Mon 1 Feb 2010
If your doctor tells you that you have a complex ovarian cyst or complex ovarian mass, it means that you have a growth on your ovary that is composed of more than one part. Most ovarian cysts are simply filled with fluid. Complex ovarian cysts contain both liquid and solid components. Sometimes these can even be separated by a wall and become know as a septated cyst.
Most of the time, this type of cyst is harmless. However, there is a small chance (less than 5%) that it is cancerous. For this reason, most doctors will recommend you have surgery so they can biopsy the cyst. It is the only way to absolutely rule out cancer.
There are a few tests that you should ask for before you have the surgery. These can give you and the doctor a better idea of what you are dealing with. One of the most common is a blood test for CA-125. Elevated levels of this hormone are found in 80% of women with ovarian cancer. If it’s not elevated, then your chances of cancer are somewhat less. However, having normal levels does not completely rule out cancer.

Data under study:
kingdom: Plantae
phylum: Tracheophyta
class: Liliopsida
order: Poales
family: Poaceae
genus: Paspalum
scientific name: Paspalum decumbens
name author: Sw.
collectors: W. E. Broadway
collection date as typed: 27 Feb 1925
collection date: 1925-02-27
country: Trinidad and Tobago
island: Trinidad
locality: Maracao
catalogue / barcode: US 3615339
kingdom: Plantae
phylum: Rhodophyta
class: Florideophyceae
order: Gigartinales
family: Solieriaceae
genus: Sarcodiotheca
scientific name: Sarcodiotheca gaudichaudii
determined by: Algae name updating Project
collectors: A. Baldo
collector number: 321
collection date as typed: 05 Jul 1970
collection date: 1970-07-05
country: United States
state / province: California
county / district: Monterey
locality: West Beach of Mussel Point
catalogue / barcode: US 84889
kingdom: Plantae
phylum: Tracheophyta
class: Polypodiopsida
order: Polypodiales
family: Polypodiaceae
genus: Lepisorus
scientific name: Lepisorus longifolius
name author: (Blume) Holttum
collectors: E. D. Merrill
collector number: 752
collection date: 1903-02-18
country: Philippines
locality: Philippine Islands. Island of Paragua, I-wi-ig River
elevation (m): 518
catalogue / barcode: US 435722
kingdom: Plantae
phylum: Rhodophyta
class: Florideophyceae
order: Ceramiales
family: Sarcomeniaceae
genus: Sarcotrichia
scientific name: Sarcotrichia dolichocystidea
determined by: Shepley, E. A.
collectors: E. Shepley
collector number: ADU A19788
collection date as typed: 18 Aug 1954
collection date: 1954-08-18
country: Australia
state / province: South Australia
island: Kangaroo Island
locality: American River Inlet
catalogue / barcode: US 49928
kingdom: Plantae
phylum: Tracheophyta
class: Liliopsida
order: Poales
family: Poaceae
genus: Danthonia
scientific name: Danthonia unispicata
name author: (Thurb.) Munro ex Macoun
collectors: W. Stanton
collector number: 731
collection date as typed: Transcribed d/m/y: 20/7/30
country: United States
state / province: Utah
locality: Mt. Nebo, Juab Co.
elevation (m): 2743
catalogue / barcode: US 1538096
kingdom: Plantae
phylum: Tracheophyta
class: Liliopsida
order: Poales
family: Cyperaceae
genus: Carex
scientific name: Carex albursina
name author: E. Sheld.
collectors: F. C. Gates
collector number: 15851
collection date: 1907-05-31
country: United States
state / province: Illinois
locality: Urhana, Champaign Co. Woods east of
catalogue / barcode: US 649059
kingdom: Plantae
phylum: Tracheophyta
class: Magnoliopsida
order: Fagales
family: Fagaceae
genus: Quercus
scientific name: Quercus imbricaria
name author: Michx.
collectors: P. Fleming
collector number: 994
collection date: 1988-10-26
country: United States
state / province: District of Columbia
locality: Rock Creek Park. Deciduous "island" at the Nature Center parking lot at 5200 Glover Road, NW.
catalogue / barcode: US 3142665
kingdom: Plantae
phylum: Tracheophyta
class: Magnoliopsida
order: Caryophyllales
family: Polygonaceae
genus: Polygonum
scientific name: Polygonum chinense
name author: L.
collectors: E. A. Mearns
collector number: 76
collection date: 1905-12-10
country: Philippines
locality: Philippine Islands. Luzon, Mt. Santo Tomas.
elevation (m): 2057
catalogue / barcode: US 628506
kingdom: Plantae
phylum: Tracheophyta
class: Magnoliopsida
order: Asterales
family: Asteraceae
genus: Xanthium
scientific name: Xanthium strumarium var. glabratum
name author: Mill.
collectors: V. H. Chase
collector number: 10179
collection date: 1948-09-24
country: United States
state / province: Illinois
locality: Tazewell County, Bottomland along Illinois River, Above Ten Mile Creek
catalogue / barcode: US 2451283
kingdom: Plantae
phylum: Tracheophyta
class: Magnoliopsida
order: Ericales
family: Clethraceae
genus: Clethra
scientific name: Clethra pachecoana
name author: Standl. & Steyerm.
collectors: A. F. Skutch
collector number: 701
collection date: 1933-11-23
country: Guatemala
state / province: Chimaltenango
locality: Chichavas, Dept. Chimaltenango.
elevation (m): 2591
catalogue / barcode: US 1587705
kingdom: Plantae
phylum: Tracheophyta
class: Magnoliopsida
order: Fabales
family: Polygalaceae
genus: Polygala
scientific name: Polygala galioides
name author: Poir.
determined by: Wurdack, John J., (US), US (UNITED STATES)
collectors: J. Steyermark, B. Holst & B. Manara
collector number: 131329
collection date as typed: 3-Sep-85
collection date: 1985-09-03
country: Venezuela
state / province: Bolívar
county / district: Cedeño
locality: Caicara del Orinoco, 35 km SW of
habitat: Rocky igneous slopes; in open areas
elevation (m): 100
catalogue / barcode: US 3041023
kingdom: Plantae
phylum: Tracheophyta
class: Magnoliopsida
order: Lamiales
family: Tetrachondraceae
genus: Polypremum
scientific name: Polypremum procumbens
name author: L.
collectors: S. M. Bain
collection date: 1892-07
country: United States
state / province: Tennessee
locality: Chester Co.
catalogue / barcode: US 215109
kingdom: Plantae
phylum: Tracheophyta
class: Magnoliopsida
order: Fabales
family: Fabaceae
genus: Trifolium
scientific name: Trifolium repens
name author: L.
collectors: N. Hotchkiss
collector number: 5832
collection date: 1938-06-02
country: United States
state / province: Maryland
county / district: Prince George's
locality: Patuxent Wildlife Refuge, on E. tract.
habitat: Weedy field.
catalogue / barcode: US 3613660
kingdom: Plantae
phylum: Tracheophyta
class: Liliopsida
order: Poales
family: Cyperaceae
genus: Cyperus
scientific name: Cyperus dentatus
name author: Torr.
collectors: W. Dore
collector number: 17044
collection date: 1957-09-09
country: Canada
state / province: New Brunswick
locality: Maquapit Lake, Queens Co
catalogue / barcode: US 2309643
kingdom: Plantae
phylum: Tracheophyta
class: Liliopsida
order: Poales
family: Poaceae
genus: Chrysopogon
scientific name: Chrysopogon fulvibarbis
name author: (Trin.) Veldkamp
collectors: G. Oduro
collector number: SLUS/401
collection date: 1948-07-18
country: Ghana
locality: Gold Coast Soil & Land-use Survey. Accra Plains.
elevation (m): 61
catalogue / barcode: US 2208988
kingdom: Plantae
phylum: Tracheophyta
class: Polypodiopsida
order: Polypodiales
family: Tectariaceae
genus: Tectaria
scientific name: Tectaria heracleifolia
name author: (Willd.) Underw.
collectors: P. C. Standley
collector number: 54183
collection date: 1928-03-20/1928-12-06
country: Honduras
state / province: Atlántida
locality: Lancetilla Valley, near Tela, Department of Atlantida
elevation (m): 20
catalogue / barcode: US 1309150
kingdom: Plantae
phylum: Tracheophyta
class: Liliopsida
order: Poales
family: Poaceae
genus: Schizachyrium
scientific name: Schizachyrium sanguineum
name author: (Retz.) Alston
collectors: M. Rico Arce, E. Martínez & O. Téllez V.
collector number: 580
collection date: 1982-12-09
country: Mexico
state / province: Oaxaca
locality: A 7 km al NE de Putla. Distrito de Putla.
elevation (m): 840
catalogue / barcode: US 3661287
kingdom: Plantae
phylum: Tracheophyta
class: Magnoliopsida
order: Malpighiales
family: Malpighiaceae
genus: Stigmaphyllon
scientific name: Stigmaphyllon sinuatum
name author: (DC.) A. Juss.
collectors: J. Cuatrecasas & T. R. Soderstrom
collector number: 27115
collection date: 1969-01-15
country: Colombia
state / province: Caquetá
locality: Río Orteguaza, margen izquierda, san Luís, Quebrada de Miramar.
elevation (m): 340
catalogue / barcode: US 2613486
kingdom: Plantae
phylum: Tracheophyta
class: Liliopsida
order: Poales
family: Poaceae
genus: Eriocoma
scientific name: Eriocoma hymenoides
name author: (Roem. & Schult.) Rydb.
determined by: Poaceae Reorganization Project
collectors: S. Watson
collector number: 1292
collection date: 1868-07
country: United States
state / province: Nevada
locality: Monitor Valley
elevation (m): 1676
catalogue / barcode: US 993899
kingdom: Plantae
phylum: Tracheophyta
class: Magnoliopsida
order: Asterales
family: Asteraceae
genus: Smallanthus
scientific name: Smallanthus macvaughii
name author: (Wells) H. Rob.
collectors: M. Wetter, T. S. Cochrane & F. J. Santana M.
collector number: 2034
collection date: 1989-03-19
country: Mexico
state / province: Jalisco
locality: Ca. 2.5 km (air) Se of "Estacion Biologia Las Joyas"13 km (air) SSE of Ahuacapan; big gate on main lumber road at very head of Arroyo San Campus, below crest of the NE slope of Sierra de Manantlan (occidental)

Required actions:
A) Sum up the text on complex ovarian cysts in two sentences.
B) Please carry on the text on complex ovarian cysts past its final sentence, writing a few more sentences in the same voice.
The lines play no part in this work.

Answers for the exercise:
A) A complex ovarian cyst is a growth on the ovary that contains both liquid and solid components, and although it is usually harmless, there is a small chance (less than 5%) that it is cancerous, so most doctors recommend surgery to biopsy it. Before surgery, tests such as a blood test for CA-125 can give a better idea of what you are dealing with, since elevated levels are found in 80% of women with ovarian cancer, though normal levels do not completely rule cancer out.

B)
It can be scary to think about having surgery for this, especially when the chances of it being cancer are relatively low. However, since ovarian cancer is usually not diagnosed until it’s too late to treat, it’s best to rule out the possibility while it is still relatively contained.
Usually, doctors will do a laparascopy to remove the cyst. However, if the solid component is over 2 ½ inches in diameter, they may need to do a traditional abdominal surgery. Also, if the doctor finds evidence of cancer while doing the laparascopy, he will often change the procedure in order to make sure any possible cancer is removed. It will cause you to have a longer recovery time, but if it turns out you do have cancer, it is worth it.